Bratten, a sales Vice President at Lucent, failed to notify Lucent's CFO structure that he had agreed to a $20 million credit and a 2 percent price discount as part of a software pooling transaction entered into by Lucent and BellSouth Telecommunications Inc. ("Bellsouth") on September 30, 2000. In addition, on October 10, 2000, Bratten executed a letter to BellSouth that falsely represented that the credit and discount had been granted on that date rather than in September.

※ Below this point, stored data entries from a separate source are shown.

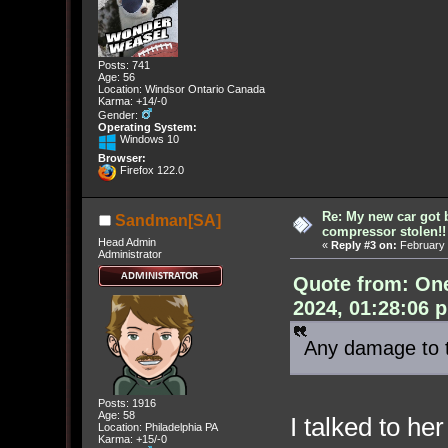
Posts: 741
Age: 56
Location: Windsor Ontario Canada
Karma: +14/-0
Gender:
Operating System:
Windows 10
Browser:
Firefox 122.0
Re: My new car got 
Sandman[SA]
compressor stolen!!
Head Admin
«
Reply #3 on:
February 
Administrator
Quote from: On
2024, 01:28:06 
Any damage to 
Posts: 1916
Age: 58
I talked to he
Location: Philadelphia PA
Karma: +15/-0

The letter was drafted by Elliott, a Senior Manager at Lucent who knew that Bratten had granted the credit and discount in September as an inducement for BellSouth to enter into the software pooling agreement. As a result of their fraudulent conduct, Lucent materially overstated pre-tax income in its financial statements filed with the Commission in a form 8-K on October 24, 2000.

Without admitting or denying the allegations in the Commission's Complaint, Bratten and Elliott each consented to the entry of final judgments that permanently enjoin them from violating the antifraud provisions of the federal securities laws and from circumventing or knowingly failing to implement internal controls or directly or indirectly falsifying, or causing to be falsified, a book or record, specifically, Sections 10(b) and 13(b)(5) of the Securities Exchange Act of 1934 ("Exchange Act") and Rules 10b-5 and 13b2-1 thereunder. The Court also enjoined Bratten and Elliott from aiding and abetting the periodic reporting, internal controls, and books and records provisions of the Exchange Act, specifically, Sections 13(a), 13(b)(2)(A) and 13(b)(2)(B) of the Exchange Act and Rules 12b-20 and 13a-11 thereunder, and ordered Bratten to pay a $40,000 civil penalty and Elliott to pay a $25,000 civil penalty. Lucent and four other individuals have previously settled the Commission's action against them. The Commission's action continues against former Lucent employees Nina Aversano, Jay Carter, Alice Leslie Dorn, and Michelle Hayes-Bullock.